Methods against bias

This trial will be conducted as a multicenter, active-controlled RCT. Neonates with a birth weight < 1250 g and/or a gestational age < 30 weeks who require UVC for parenteral nutrition and/or drug administration will be randomized to either a catheter dwell time of 1–5 days (standard therapy) vs. a dwell time of 6–10 days (interventional therapy). A randomization list will be generated by the Interdisciplinary Centre for Clinical Trials (IZKS) Mainz. The randomization ratio will be 1:1 using block randomization. A web-based randomization tool developed by IZKS Mainz will be used in this trial, allowing investigators to randomize patients via a secure web interface. While randomization is feasible, blinding of treating physicians is not possible due to the nature of the intervention. However, assessment of major outcome parameters (e.g., number of painful procedures, radiation exposure, use of antibiotics, medical costs) will be assessed by an independent researcher blinded to dwell times.

Proposed sample size/power calculations

For the sample size calculation—based on an extensive literature review, a current survey of participating centers, and results from our pilot study—we assume an event rate of 30% in the control group. The non-inferiority bound was fixed to 10%. The sample size was planned with a one-sided level of significance of 5% and a power of 80% using a two-sample t‑test. Non-inferiority will be concluded if the one-sided 95% confidence interval of the treatment difference is located completely below the non-inferiority bound. The sample size amounts to 562 (= 2 × 281) evaluable patients. The primary analysis is the per protocol population consisting of all randomized patients complying sufficiently with the study protocol. When assuming 20% of the randomized patients will not be part of the per-protocol population, 674 patients will have to be randomized (Fig. 1). The sample size was calculated with SAS version 9.4 (Cary, NC, USA).
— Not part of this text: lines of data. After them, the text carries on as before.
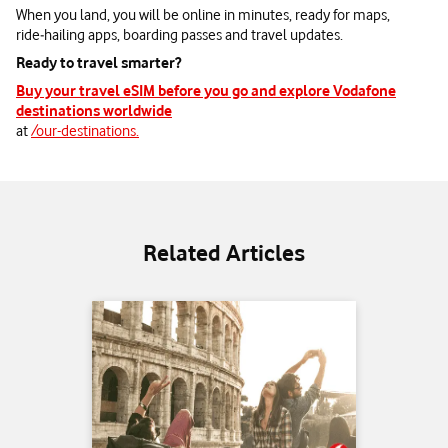
When you land, you will be online in minutes, ready for maps,
ride‑hailing apps, boarding passes and travel updates.
Ready to travel smarter?
Buy your travel eSIM before you go and explore Vodafone
destinations worldwide
at
/our-destinations.
Related Articles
Feasibility of recruitment

All participating centers are level-III NICUs with extensive expertise in the management of VLBW and ELBW infants. The participating centers have been actively involved in a number of large, multicenter neonatal trials, and have repeatedly demonstrated their competency in successfully recruiting adequate numbers of patients in a number of different trials (e.g., 12/14 centers actively participate in the NeoVitaA trial), and all 14 centers have provided full commitment to study participation and adequate patient enrollment. In our pilot single-center RCT “UVC—You Will See,” we enrolled 64 patients within an 18-month period. Thus, the recruitment of 562 infants by 14 level-III NICUs over a 3-year period is feasible. Additional centers will be contacted for potential study participation if required.

Statistical analysis

The primary endpoint will be analyzed within a logistic regression model with treatment as the fixed factor and center as covariate. Non-inferiority will be concluded if the one-sided 95% confidence interval of the absolute risk difference of the experimental intervention and the control intervention is completely located below the non-inferiority bound of 10%. The primary analysis population is the per-protocol population consisting of all randomized patients who sufficiently comply with the protocol, i.e., all subjects without violation of any exclusion or inclusion criteria and with an UVC at least 1 or 6 days respectively. For the experimental intervention, we expect a UVC dwell time of 6–10 days in 90% of the patients. The population is chosen very liberally so as not to introduce any bias, e.g., by excluding informative dropouts. The results in the ITT population will be considered as equally important. Since the primary endpoint is composite, the analysis will be repeated for every single component. Several sensitivity analyses will be performed. Additional parameters like birth weight, gestational age, hematocrit, or gender will be included in the analysis. Descriptive statistics will be displayed whenever appropriate.

The key secondary endpoint will be analyzed by the same model as the primary analysis. However, the objective is to show superiority of the experimental treatment versus the control treatment. Other secondary endpoints will be analyzed by a negative binomial regression model. Although they are considered exploratory, they will be interpreted at a significance level of α = 5%.